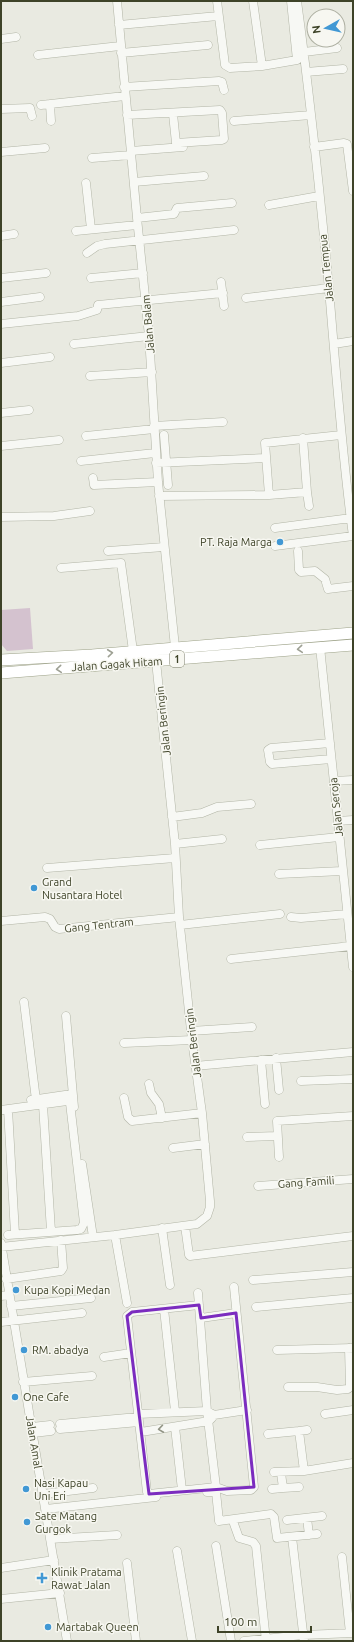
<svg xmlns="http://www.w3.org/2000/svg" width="354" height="1642" font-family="Ubuntu,sans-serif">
<rect width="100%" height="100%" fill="#e9eae1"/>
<!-- green -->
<path fill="#d4c2cf" d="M30,608L33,649L7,651L1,644V610Z"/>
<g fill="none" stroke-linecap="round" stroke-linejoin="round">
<!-- minor casing -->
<g stroke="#b2b5a6" stroke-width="9">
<path id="minor" d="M117,1L137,218L149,336L158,482L175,647
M217,1L225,65L230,68L262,66L297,60L291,1
M253,1L262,66
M297,1C310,97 320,193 329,289C336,372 342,454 353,536
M119,25L218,16
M1,39L16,37
M304,52L337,48
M121,53L208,45
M38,55L120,46
M306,72L343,69
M124,87L219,81L222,82L224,90
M50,104L51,121
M41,105L125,96
M1,109L30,108L32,116
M127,115L220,110L222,113L224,139L222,140L176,143L173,114
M234,121L311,115
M314,147L344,143L347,144L353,191
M131,151L183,147
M1,152L45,148
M92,158L131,155
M134,182L204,176
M86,183L91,229
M269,205L319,196
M137,218L174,214L177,208L232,203
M76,231L137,225
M1,236L14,234
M87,253L97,246L105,244L234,230
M1,278L46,273
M91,278L143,273
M221,282L224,306
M246,298L329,288
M1,302L40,297
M1,324L78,316L97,310L98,305L223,293
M74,344L149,336
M334,344L353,341
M1,363L50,357
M90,376L152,372
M1,413L29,410
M154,426L223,422
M164,435L168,485
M86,436L154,429
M1,446L59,440
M81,461L155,453
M156,463L265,458
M93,478L94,485L158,482
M307,492L309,506
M269,495L265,443L341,435
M159,496L269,495L307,492L303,438
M1,517L54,516L90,511
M275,528L351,518
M275,546L353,536
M108,551L164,547
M298,551L299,570L301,572L315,571L325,579L328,589L353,586
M61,568L121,563L133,651
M320,647L353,967
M330,743L271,748L268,750L270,762L272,764L331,759
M334,781L353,780
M172,817L202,813L217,807L251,804
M338,821L353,820
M175,844L222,839
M260,845L339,837
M47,868L175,858
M279,874L342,871
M291,917L301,918L347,914
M1,921L45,917L50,919L55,927L59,929L179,917
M180,925L280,914
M231,959L351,946
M24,1002L36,1100
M66,1016L74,1107
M191,1031L252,1027
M124,1043L192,1040
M276,1058L279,1090
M261,1060L265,1104
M195,1066L353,1052
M301,1081L353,1079
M149,1084L151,1093L159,1104L162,1118
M124,1098L128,1117L132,1121L202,1113
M31,1100L72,1094
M43,1105L51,1231
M8,1109L15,1234
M1,1110L67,1101L70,1103L84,1223L81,1229L77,1230L8,1235
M247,1137L277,1136
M173,1148L205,1144
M279,1157L277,1121L353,1116
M82,1164L93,1237
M258,1186L353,1179
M185,1226L189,1255L190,1256L353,1236
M162,1228L170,1285
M115,1235L127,1303
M1,1243L67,1641
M1,1247L115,1235L197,1224L207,1216L210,1207V1201L202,1113L192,1040L179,917L175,844L156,661
M6,1279L61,1271L63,1268L61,1240
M253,1280L353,1272
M198,1293L207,1411L216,1487
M1,1296L9,1295
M199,1305L132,1312L127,1316L147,1492L149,1494L216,1487L227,1491L251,1490L254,1487L234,1287
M11,1306L91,1298
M256,1307L353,1298
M164,1309L175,1411
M201,1318L236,1313
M1,1322L82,1313
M277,1350L353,1348
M104,1357L131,1353
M23,1382L92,1376
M288,1387H317L337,1390L348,1389L350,1387L349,1348
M138,1414L207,1411L214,1415L247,1410
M325,1414L353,1410
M60,1424L138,1417
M32,1427L50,1425
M175,1427L182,1490
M60,1429L139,1422
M141,1432L209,1421L212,1418
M33,1433L51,1431
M268,1434L299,1431
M304,1471L299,1431L307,1430
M274,1472L304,1471L353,1463
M283,1488L299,1487
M272,1489L283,1488L281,1473
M207,1492H216L219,1521L271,1514L274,1517L277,1538L317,1534
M43,1494L93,1488
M46,1509L156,1497
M307,1518L309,1535
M287,1520L322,1516
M234,1524L239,1538L253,1542L256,1546L266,1641
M292,1537L304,1641
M50,1539L117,1535
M216,1546L231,1641
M177,1551L192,1641
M342,1557L350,1633
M127,1563L136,1641
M1,1568L54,1560
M1,1599L60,1593
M244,1641L303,1635L353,1633"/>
</g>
<!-- highway casing -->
<g stroke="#9da288" stroke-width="12">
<path id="highway" d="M1,660L92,655L353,633
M1,673L353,645"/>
</g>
<!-- minor -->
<use href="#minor" stroke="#f7f8f4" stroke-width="8"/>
<!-- highway -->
<use href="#highway" stroke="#fff" stroke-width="11"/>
</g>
<!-- one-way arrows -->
<defs><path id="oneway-chevron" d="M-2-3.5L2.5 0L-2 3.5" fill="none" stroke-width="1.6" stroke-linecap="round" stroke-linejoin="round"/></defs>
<g stroke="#9ea194">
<use href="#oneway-chevron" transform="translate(300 649) rotate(175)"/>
<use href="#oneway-chevron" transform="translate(110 653) rotate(-6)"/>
<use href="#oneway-chevron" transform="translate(59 669) rotate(175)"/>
</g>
<use stroke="#919484" href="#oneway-chevron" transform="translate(161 1429) rotate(172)"/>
<!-- marked area -->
<path fill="none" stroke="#7b2cbf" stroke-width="3" stroke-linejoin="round" d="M199,1305L201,1318L236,1313L254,1487L149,1494L127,1316L132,1312Z"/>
<!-- markers -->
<g fill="#4198d4" stroke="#f7f7f1" stroke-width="1.5">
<circle cx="280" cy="542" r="4"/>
<circle cx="34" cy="888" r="4"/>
<circle cx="16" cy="1290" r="4"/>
<circle cx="24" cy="1350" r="4"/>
<circle cx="15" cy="1397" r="4"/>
<circle cx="26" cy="1489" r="4"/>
<circle cx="27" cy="1522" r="4"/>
<path d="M40 1572h4v4h4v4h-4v4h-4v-4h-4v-4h4z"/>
<circle cx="48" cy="1627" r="4"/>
</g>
<g text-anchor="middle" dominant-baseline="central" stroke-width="3" stroke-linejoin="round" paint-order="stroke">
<!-- shield labels -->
<rect fill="#f7f7f1" stroke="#767964" stroke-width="1" x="170" y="651" width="14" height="16" rx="3"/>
<g font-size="10" font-weight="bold" fill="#3e4328">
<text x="177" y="659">1</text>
</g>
<!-- street labels -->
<g font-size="11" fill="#3e4328" stroke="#f7f7f1">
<text transform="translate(326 268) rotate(-96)">Jalan Tempua</text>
<text transform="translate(148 324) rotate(-95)">Jalan Balam</text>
<text transform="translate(117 664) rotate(-4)">Jalan Gagak Hitam</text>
<text transform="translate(163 721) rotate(-96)">Jalan Beringin</text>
<text transform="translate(336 807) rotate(-96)">Jalan Seroja</text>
<text transform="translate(99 925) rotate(-6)">Gang Tentram</text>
<text transform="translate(193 1043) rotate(-97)">Jalan Beringin</text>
<text transform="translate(306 1182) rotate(-4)">Gang Famili</text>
<text transform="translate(34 1442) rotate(81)">Jalan Amal</text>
</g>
<!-- poi labels -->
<g font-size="11" fill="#3e4328" stroke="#f7f7f1" text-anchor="start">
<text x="272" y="542" text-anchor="end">PT. Raja Marga</text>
<text x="42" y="882">Grand<tspan x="42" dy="13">Nusantara Hotel</tspan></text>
<text x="24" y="1290">Kupa Kopi Medan</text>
<text x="32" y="1350">RM. abadya</text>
<text x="23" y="1397">One Cafe</text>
<text x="34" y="1483">Nasi Kapau<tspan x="34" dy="13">Uni Eri</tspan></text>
<text x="35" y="1516">Sate Matang<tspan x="35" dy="13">Gurgok</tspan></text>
<text x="51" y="1572">Klinik Pratama<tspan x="51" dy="13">Rawat Jalan</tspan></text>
<text x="56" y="1627">Martabak Queen</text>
</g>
</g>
<!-- border -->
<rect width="354" height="1642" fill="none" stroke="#3e4328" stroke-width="4"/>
<!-- north arrow -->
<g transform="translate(326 28) rotate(262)"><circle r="19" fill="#f7f7f1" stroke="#adafa1"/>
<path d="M0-3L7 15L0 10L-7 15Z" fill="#4198d4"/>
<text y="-6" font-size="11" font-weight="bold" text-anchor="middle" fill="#3e4328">N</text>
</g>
<!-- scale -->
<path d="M218 1626v6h93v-6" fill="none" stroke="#3e4328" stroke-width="2"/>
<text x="224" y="1626" font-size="12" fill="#3e4328" stroke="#f7f7f1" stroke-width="3" paint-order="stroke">100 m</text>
</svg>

----------------

**Exercise description:** Only the lines above starting at the one containing "M1,517L54,516L90,511" and ending at the one containing "M23,1382L92,1376", both included, are to be returned, exactly as they read.

**Answer to the exercise:**
M1,517L54,516L90,511
M275,528L351,518
M275,546L353,536
M108,551L164,547
M298,551L299,570L301,572L315,571L325,579L328,589L353,586
M61,568L121,563L133,651
M320,647L353,967
M330,743L271,748L268,750L270,762L272,764L331,759
M334,781L353,780
M172,817L202,813L217,807L251,804
M338,821L353,820
M175,844L222,839
M260,845L339,837
M47,868L175,858
M279,874L342,871
M291,917L301,918L347,914
M1,921L45,917L50,919L55,927L59,929L179,917
M180,925L280,914
M231,959L351,946
M24,1002L36,1100
M66,1016L74,1107
M191,1031L252,1027
M124,1043L192,1040
M276,1058L279,1090
M261,1060L265,1104
M195,1066L353,1052
M301,1081L353,1079
M149,1084L151,1093L159,1104L162,1118
M124,1098L128,1117L132,1121L202,1113
M31,1100L72,1094
M43,1105L51,1231
M8,1109L15,1234
M1,1110L67,1101L70,1103L84,1223L81,1229L77,1230L8,1235
M247,1137L277,1136
M173,1148L205,1144
M279,1157L277,1121L353,1116
M82,1164L93,1237
M258,1186L353,1179
M185,1226L189,1255L190,1256L353,1236
M162,1228L170,1285
M115,1235L127,1303
M1,1243L67,1641
M1,1247L115,1235L197,1224L207,1216L210,1207V1201L202,1113L192,1040L179,917L175,844L156,661
M6,1279L61,1271L63,1268L61,1240
M253,1280L353,1272
M198,1293L207,1411L216,1487
M1,1296L9,1295
M199,1305L132,1312L127,1316L147,1492L149,1494L216,1487L227,1491L251,1490L254,1487L234,1287
M11,1306L91,1298
M256,1307L353,1298
M164,1309L175,1411
M201,1318L236,1313
M1,1322L82,1313
M277,1350L353,1348
M104,1357L131,1353
M23,1382L92,1376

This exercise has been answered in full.